Kawhi, Laker olur mu? Olursa doğru isim mi?

NBA`in transfer dönemi resmen başladı. Anthony Davis`in Lakers`a takaslanmasının ardından serbest oyuncu statüsündeki süperstarların seçimini nasıl yapacağı transfer döneminin en fazla ilgi çeken konusu. Kevin Durant, Kawhi Leonard, Kyrie Irving, Jimmy Buttler gibi isimlerin tercihleri diğer takımların transfer stratejilerine de yön verecek. Bu isimler arasında tercihi en çok merak edilen isim kuşkusuz Kawhi Leonard. 28 yaşındaki forvetin şampiyonluk yaşadığı Toronto Raptors`la kısa süreli kontrat uzatacağı veya doğup büyüdüğü şehrin takımı Los Angeles Clippers`ı tercih edeceği görüşü hâkimdi. Ancak Los Angeles`ın bir diğer ve daha popüler ekibi Lakers önce Anthony Davis takasını gerçekleştirmesi, ardından da yoğun ikna çalışmaları ile Kawhi Leonard`ın kafasını karıştırmayı başardı. New York Times yazarı Marc Stein ve LA Times yazarı Arash Markazi`ye göre Lakers, Toronto ve Clippers`ın bir adım önünde. Kawhi Leonard, önümüzdeki hafta Lakers`ın sahibi Jeannie Buss ile bir görüşme yapacak. Söz konusu görüşmeye Lebron James ve Anthony Davis de olacak. Kawhi toplantıya bir Lakers efsanesi olan eski başkan Magic Johnson`un da olmasını istedi. Bu temasların nasıl sonuçlanacağını önümüzdeki günlerde öğreneceğiz. Ancak olası Lakers-Leonard birlikteliğini değerlendirecek olursam üçsüper yıldızın bir arada verimli oynaması oyun tarzları nedeniyle pek de kolay değil. Lebron James ve Anthony Davis ideal ikili. Davis perde sonrası içeri devrilen, savunmayı üzerine çekebilen böylece Lebron için pas, içeri kat ve şut atma gibi üçayrı seçenek oluşturabilecek biri. Ayrıca dış şut atabilmesi ile Lebron James`e boş alan yaratabilir.
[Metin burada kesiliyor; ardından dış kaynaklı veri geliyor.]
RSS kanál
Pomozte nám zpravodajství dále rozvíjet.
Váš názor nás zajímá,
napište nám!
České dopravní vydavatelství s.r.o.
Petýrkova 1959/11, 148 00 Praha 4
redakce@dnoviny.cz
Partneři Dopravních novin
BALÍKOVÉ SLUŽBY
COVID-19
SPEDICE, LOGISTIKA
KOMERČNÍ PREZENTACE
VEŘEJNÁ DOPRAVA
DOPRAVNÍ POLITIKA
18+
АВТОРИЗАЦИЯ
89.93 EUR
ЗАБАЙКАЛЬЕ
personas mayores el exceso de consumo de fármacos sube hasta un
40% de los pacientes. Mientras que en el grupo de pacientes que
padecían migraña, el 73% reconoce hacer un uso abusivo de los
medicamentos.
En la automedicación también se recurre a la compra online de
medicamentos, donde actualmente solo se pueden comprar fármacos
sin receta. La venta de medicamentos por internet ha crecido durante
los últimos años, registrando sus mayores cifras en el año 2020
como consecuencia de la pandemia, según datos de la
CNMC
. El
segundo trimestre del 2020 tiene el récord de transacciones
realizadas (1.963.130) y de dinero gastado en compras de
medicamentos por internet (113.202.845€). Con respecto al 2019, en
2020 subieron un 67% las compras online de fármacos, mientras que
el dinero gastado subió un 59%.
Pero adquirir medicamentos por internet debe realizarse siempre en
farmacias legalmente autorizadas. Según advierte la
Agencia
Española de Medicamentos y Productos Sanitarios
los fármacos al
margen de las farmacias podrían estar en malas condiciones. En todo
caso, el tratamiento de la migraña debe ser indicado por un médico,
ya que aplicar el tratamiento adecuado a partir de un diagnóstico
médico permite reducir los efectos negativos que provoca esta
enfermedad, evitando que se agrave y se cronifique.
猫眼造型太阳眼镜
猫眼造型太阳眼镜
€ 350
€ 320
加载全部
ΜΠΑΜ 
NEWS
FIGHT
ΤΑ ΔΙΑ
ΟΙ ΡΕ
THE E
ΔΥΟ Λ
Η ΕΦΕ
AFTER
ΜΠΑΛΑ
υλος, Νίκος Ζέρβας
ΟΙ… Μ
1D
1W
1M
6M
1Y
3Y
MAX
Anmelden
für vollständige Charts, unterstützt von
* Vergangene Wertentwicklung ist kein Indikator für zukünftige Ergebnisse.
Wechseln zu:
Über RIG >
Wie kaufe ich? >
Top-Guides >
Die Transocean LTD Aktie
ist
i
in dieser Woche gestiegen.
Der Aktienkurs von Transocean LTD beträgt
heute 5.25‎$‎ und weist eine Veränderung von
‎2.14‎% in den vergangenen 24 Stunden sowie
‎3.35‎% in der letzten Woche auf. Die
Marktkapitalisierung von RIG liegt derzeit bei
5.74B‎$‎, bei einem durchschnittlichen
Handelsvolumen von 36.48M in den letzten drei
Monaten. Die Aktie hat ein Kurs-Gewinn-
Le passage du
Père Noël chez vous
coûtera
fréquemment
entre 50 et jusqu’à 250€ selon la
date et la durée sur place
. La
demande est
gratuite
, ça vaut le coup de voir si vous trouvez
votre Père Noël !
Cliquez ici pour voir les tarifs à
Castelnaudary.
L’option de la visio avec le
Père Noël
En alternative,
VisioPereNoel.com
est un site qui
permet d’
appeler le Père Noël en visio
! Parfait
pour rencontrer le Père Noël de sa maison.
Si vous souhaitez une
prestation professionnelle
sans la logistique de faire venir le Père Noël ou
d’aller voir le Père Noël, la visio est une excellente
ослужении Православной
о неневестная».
Muhteşem bir pasör olan ve etrafındaki oyuncuları oyuna katmayı seven James için Anthony Davis`e verilecek pas asist hanesine eklenecek bir sayı demek. Bu ikili birbirini tamamlıyor. Ancak topu eline isteyen ve daha bencil bir oyun tarzına sahip Kawhi Leonard`ın oyun stili özellikle Lebron James`la çakışıyor. Kawhi, Lebron ve Davis`le topu nasıl paylaşacak, nasıl sorunsuz bir birliktelik yaşanacak burası belirsiz. Bu sorunun yaşanmaması için Lebron ya da Kawhi Leonard`dan birinin fedâkarlık yapması gerek. Bu konular mutlaka masaya yatırılacaktır. Kuşkusuz koçFrank Vogel bu transfer için istekliyse çözüm için de bir plan yapmış olmalı. Ancak ne olursa olsun şayet Kawhi Leonard, Laker olursa takımın ona, onun takıma uyum sağlaması kolay olmayacak.